DATA FOR REVIEW:
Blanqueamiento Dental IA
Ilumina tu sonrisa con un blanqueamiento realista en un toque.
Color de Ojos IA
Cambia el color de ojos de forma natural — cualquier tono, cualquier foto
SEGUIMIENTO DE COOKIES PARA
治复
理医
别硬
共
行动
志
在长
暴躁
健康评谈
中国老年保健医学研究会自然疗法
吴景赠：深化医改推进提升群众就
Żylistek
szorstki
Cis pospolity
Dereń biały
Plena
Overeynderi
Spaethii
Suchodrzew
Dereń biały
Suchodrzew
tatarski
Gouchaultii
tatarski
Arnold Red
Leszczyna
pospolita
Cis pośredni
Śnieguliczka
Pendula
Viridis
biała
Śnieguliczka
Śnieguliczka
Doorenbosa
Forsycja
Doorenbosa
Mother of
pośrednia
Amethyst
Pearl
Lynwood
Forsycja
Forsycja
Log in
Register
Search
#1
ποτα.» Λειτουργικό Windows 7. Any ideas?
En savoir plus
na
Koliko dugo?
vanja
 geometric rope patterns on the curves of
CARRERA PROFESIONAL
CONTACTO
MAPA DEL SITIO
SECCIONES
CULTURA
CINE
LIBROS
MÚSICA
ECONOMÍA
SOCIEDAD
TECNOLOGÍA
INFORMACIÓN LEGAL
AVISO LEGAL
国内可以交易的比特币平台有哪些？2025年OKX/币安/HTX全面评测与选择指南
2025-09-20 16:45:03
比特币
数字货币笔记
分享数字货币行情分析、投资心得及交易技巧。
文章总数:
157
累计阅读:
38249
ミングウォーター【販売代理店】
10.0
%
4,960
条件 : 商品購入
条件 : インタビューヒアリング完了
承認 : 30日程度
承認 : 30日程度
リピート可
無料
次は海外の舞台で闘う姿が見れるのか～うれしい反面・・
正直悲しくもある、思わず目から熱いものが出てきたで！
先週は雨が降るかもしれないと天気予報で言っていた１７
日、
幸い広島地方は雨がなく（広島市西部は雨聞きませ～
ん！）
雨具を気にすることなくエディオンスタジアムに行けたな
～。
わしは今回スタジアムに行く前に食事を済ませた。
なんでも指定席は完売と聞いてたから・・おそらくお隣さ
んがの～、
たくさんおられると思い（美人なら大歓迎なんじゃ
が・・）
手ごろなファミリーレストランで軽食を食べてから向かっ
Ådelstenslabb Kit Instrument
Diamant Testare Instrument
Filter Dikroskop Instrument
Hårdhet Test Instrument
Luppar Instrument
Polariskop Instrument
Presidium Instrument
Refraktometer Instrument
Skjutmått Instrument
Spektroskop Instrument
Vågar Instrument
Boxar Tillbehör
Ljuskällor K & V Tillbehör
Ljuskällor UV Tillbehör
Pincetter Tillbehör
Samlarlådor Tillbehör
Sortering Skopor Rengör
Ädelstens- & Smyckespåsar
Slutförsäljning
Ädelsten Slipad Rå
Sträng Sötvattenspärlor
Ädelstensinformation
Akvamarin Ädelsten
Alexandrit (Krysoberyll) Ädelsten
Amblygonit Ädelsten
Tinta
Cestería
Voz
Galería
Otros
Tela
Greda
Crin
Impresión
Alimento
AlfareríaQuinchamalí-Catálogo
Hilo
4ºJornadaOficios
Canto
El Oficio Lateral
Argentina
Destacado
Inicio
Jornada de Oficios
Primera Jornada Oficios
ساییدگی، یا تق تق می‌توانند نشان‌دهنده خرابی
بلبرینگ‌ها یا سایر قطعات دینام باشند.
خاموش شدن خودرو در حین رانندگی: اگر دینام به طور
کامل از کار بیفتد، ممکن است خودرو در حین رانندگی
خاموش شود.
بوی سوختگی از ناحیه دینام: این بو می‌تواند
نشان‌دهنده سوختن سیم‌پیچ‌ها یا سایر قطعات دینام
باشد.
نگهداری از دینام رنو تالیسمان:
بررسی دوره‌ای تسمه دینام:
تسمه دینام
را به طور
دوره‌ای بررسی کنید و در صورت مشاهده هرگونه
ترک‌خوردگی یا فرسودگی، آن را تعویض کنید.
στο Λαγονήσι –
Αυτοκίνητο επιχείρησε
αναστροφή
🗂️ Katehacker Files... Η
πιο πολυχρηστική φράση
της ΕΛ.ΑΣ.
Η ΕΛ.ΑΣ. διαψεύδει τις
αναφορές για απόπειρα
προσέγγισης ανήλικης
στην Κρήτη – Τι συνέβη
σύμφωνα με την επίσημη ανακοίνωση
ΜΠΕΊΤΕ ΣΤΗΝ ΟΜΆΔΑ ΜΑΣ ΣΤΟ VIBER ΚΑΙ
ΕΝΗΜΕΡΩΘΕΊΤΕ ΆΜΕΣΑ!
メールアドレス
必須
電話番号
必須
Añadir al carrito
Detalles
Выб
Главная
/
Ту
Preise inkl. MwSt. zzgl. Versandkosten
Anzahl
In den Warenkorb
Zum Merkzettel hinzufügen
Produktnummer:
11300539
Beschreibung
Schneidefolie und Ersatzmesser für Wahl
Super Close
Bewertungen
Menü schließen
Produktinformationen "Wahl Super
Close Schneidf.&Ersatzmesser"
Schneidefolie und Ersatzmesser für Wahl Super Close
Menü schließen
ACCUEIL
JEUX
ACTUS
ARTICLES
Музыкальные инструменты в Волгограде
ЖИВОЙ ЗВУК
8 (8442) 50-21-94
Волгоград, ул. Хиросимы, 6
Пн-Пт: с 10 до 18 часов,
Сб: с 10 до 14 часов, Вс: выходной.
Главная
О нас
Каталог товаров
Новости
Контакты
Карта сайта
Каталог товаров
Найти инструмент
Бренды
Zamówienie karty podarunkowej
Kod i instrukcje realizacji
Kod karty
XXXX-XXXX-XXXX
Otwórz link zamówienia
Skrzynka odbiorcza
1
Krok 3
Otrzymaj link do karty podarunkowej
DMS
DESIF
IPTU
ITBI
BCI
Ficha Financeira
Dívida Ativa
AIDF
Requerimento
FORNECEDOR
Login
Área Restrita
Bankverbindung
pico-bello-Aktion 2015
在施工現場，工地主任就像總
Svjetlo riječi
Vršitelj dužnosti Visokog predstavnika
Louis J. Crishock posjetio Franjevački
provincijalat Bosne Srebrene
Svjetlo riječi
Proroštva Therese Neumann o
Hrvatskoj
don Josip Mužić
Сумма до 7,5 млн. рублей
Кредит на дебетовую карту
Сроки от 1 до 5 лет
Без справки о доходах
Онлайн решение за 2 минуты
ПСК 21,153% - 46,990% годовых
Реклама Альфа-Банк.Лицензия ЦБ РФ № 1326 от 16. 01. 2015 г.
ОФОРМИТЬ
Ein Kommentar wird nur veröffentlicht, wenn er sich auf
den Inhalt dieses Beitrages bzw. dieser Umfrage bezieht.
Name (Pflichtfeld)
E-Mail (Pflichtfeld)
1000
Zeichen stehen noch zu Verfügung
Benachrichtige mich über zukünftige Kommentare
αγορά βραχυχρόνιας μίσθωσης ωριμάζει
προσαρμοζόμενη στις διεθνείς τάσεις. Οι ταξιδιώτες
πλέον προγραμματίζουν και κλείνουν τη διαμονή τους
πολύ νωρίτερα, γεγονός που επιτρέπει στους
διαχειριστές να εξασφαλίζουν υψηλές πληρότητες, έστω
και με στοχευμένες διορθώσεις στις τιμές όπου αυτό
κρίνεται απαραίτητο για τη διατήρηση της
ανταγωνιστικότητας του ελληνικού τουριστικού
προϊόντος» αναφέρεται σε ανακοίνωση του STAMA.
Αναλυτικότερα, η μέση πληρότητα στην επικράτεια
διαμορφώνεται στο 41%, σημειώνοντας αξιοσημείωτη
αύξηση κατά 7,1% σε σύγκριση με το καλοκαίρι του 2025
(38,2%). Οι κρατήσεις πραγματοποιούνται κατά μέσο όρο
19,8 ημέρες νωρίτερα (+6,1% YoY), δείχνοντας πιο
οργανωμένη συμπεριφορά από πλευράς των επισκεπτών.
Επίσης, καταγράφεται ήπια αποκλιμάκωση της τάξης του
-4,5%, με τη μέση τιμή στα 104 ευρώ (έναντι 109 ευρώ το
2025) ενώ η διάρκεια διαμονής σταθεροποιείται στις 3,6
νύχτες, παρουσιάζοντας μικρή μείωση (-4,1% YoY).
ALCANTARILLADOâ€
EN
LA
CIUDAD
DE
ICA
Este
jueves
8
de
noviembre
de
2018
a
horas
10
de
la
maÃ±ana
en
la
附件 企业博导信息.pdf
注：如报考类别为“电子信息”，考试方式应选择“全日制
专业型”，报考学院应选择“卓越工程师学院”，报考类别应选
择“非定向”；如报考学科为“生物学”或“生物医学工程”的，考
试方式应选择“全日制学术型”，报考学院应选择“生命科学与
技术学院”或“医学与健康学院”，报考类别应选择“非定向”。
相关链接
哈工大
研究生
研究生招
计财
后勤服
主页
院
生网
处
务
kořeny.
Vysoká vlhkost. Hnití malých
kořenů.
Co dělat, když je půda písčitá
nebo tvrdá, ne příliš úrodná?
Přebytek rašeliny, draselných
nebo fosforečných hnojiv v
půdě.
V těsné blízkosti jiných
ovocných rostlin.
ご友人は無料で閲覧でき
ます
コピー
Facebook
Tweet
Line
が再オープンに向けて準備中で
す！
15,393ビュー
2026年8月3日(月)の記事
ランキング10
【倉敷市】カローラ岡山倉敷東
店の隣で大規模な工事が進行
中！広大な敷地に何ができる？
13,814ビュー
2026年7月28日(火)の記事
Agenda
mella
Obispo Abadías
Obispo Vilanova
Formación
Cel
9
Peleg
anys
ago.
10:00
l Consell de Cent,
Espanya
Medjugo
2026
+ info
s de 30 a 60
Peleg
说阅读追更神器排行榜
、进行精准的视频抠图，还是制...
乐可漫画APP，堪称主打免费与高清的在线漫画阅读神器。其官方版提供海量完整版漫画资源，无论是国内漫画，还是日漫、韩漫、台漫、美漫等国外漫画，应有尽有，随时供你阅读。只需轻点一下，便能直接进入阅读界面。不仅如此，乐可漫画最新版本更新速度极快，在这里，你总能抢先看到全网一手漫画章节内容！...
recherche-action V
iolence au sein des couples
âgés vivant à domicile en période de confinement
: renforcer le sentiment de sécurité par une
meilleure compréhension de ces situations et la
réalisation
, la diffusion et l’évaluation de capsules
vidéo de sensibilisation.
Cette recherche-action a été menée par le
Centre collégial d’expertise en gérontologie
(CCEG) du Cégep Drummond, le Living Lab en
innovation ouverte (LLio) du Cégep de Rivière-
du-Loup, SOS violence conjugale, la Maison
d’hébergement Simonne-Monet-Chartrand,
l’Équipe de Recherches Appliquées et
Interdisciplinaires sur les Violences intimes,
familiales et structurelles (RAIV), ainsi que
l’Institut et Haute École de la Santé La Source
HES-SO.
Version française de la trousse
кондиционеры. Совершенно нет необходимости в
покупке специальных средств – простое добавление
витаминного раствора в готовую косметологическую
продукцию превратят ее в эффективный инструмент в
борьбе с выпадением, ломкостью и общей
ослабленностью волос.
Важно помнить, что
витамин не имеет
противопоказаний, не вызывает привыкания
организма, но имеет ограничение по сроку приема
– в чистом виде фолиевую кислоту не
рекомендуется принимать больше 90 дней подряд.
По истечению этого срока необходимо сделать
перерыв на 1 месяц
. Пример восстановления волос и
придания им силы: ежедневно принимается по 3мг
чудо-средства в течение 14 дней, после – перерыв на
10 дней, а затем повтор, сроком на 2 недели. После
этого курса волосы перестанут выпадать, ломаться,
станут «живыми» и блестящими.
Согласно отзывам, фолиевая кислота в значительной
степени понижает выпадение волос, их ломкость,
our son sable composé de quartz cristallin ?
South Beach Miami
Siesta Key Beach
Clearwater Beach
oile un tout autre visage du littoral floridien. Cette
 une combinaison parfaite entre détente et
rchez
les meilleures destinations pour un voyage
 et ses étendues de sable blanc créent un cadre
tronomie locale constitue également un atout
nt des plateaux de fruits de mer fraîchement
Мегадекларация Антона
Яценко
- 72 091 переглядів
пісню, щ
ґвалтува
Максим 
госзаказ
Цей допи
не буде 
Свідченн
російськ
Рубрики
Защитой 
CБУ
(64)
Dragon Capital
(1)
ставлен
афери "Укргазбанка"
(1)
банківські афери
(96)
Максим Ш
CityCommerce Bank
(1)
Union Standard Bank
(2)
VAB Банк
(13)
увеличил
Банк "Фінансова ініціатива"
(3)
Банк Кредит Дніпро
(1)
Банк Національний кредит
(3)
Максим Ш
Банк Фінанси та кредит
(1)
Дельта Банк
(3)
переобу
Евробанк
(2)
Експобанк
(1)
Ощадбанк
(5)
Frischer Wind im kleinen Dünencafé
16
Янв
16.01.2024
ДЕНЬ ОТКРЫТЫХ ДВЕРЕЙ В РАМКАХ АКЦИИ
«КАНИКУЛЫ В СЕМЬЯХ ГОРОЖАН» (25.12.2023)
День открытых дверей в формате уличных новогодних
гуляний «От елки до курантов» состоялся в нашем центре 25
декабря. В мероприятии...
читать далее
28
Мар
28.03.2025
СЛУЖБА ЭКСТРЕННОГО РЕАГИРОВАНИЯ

AIM OF THE TASK: Filter the data above, keeping only lines that include the string "Cégep".

SOLUTION FOR THIS TASK:
(CCEG) du Cégep Drummond, le Living Lab en
innovation ouverte (LLio) du Cégep de Rivière-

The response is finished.